By Liheng Xu, Wenchong Xu, Xinyu Xiao, Rui Ke, Hengen Qi (listed in no particular order)
“One of my friends lost 600,000 RMB in an account due to black money handed to him by a customer, and he now has nothing,” said Muhammad, a 24-year-old native of Jordan. He moved to Yiwu six years ago to work as a middleman. Such stories are not unheard of in recent years. Since 2020, the pandemic has spread widely throughout the world, causing a lot of trouble to foreign trade companies. During the pandemic, Muhammad’s bank account was frozen due to the infusion of black money into Yiwu, where he was doing business.

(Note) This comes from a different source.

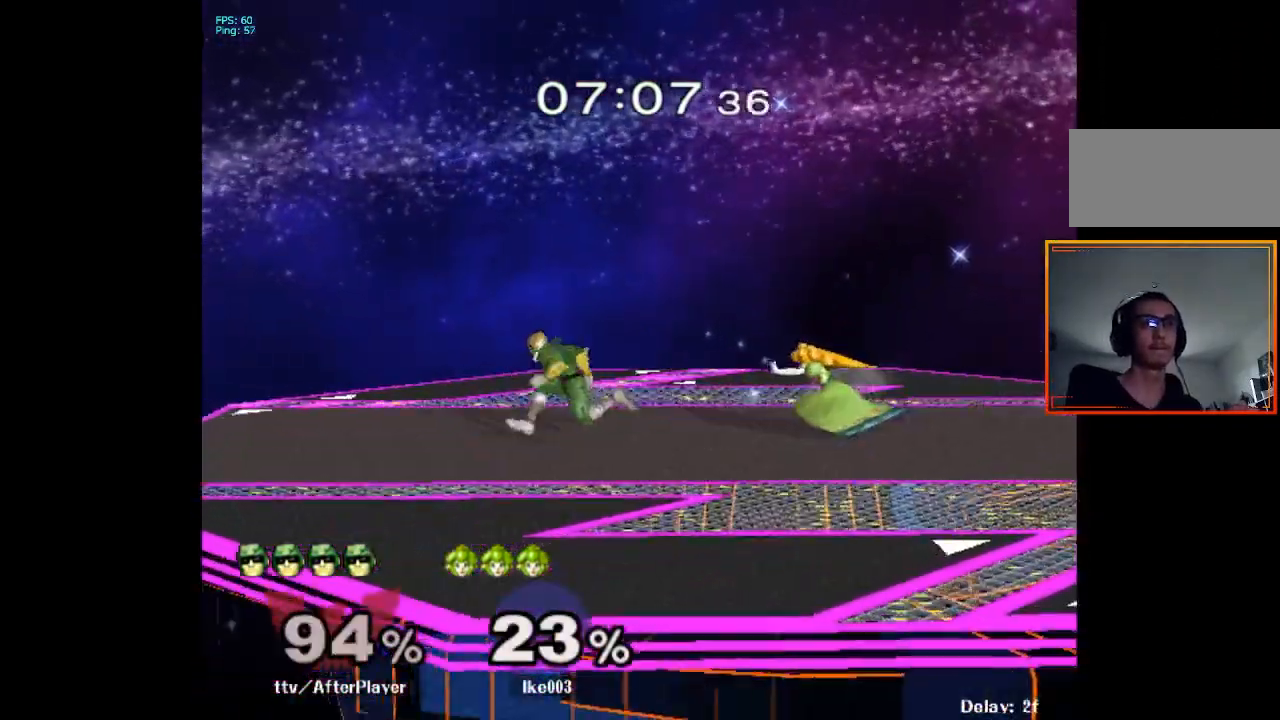
{"buttons": [], "left_stick": "right", "right_stick": "center", "events": [[33, "left_stick", "right"], [250, "A", "down"], [283, "A", "up"]]}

Muhammad and his friend Bashar are telling the students about their experiences and difficulties when trading
Yiwu, a county-level city in central Zhejiang Province, is situated in south-eastern China under the authority of Jinhua. Yiwu is widely renowned for its light industrial commodities and is regarded as the world’s commodity capital. As a result, many foreigners travel to Yiwu to build their own foreign trade companies that purchase goods from one country and sell them to another country.

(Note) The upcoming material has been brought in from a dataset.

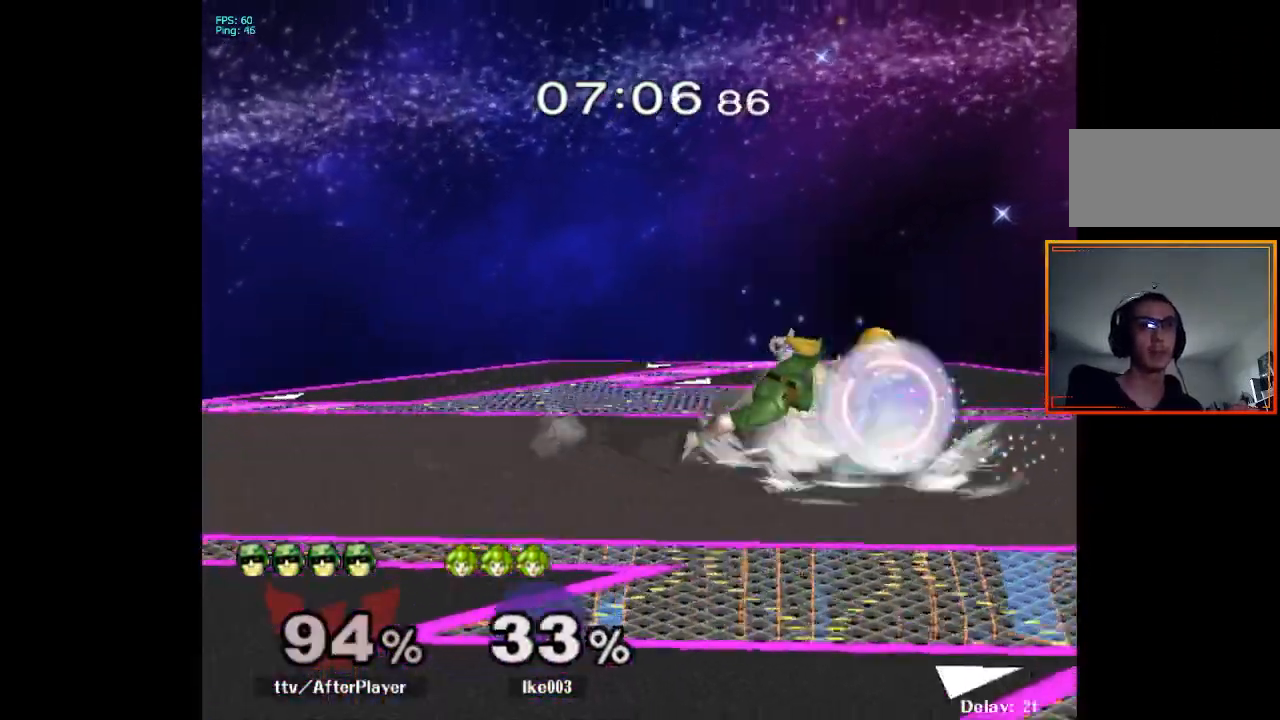
{"buttons": ["L1"], "left_stick": "center", "right_stick": "center", "events": [[17, "L1", "down"], [367, "left_stick", "center"]]}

Throughout the pandemic, the overall situation of international trade, not to mention Yiwu as the bridgehead of China’s global business, has not been optimistic. As the intermediate link in this process, foreign trade companies also face enormous impacts at home and abroad. Now Muhammad faces a slew of new challenges, including rising costs resulting from exchange rate fluctuations, increasing tariffs due to global economic shocks, and rising raw material and container prices. All of these have made it more difficult for middlemen like Muhammad and international trade enterprises to operate.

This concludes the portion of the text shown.